An important takeaway from the study is how the Class of 2015 differs from their 2010 counterparts. Instead of an interest on brands that convey status, this year’s freshman class is more concerned with brand authenticity and relevance. Brands whose values resonate with Millennials’ personal values are more important today. The challenge that marketers face is two-fold: 1) understanding where Millennials are in terms of their values and beliefs, and 2) connecting with them in a way that brand values can be communicated in a way that builds relationships. Social media is an enabler for reaching this audience, and Millennials expect to have access to your brand. But, the tone of conversation should have less to do with marketing products than it does acting like a trusted friend.

Good luck to the Class of 2015! I look forward to having some of you in my classes one day.

Leash and Muzzle: Social Media Program Tools?

One of the great characteristics of social media is that it gives a voice to brands. Interaction with customers and other people enables brands to shed their impersonal, aloof nature. Rather than talk at people using mass media channels, social media lets brands and people talk with each other. The unbridled communication exchanges bring transparency to business relationships. But, are there limits to how personal and frank brand representatives should be in social media?

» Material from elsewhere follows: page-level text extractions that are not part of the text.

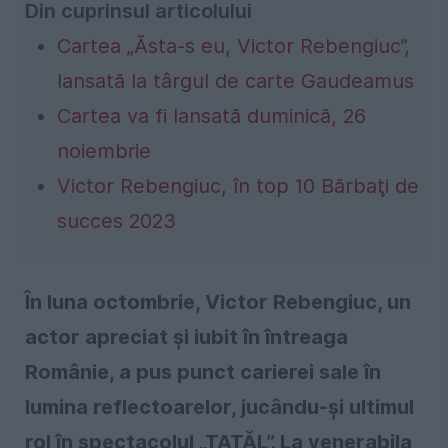
Din cuprinsul articolului
Cartea „Ăsta-s eu, Victor Rebengiuc”,
lansată la târgul de carte Gaudeamus
Cartea va fi lansată duminică, 26
noiembrie
Victor Rebengiuc, în top 10 Bărbaţi de
succes 2023
În luna octombrie, Victor Rebengiuc, un
actor apreciat și iubit în întreaga
Românie, a pus punct carierei sale în
lumina reflectoarelor, jucându-și ultimul
rol în spectacolul „TATĂL”. La venerabila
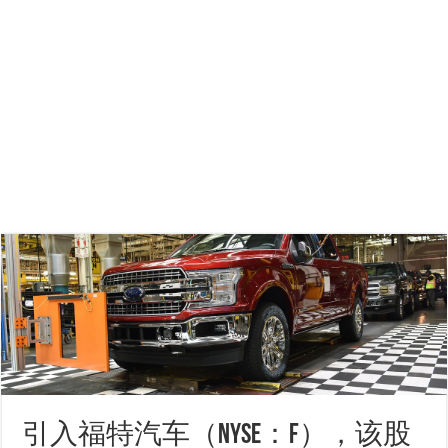
引入福特汽车（NYSE：F），该股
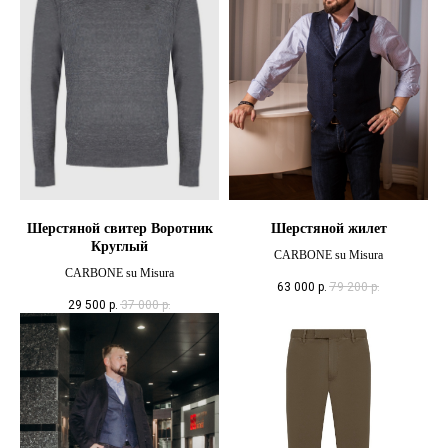
Шерстяной свитер Воротник
Шерстяной жилет
Круглый
CARBONE su Misura
CARBONE su Misura
63 000
р.
79 200
р.
29 500
р.
37 000
р.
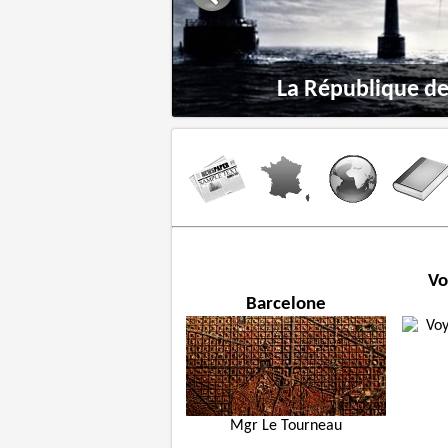
’en dessous par
La République de 
Vo
Barcelone
Mgr Le Tourneau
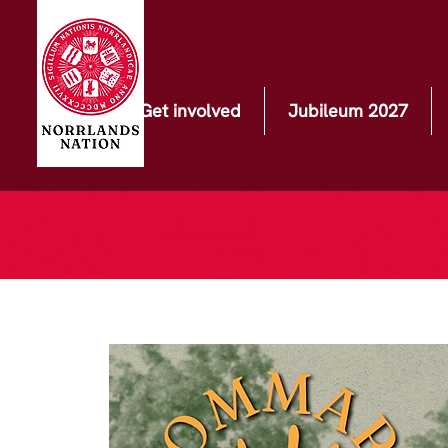
Get involved
Jubileum 2027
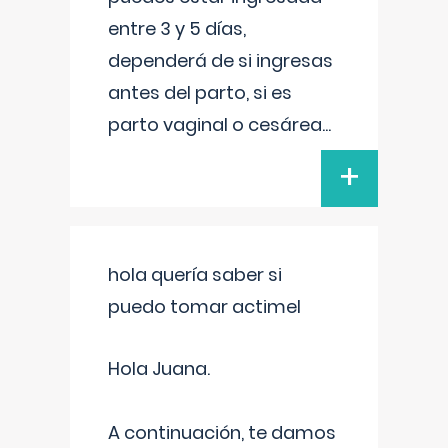
entre 3 y 5 días,
dependerá de si ingresas
antes del parto, si es
parto vaginal o cesárea
...
+
hola quería saber si
puedo tomar actimel
Hola Juana.
A continuación, te damos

This question has arisen again after a vice president with the New York Giants engaged in candid exchanges with fans upset with the team’s offseason personnel moves. Pat Hanlon did not pull punches in his replies to fans’ criticism of the Giants. Some of his tweets this week (@giantspathanlon) include:

“We don’t play on paper. You know what you can do w/ that paper?” His reply to a fan’s tweet: “on paper they ARE worse. no matter who signs your checks”

“This is great. We usually get to play two regular season games before people tell us we aren’t worth a shit.”

“Can you say we’re worse, knucklehead?” His reply to a fan’s tweet: ”can you say definitively the Giants are better than last year?”

Entertaining banter between Hanlon and Giants fans (and probably some Giants haters), but is this the best use of social media to engage people and build a brand? Can you imagine what would happen if this were the vice president of communications for Walmart getting into it with customers or special interest advocates criticizing the company? The executive would likely be reprimanded or even fired. No signs of either happening to Pat Hanlon.

Would it be better if Pat Hanlon bit his lip (or put his hands in his pockets) and refrain from responding to criticisms of his employer? Let the team’s performance on the field do the talking, with the ideal being Hanlon having the opportunity to gloat when the Giants have a great season. Social media provides a forum for listening to what people have to say about your brand- good, bad, and otherwise. But, listening can be difficult if social media is used as a platform for challenging people who are critical or oppose you.

When it comes to social media communication strategy, a figurative leash and muzzle can be valuable tools for resisting the urge to “discuss” issues in public. Listen and learn, but avoid the urge to lash out.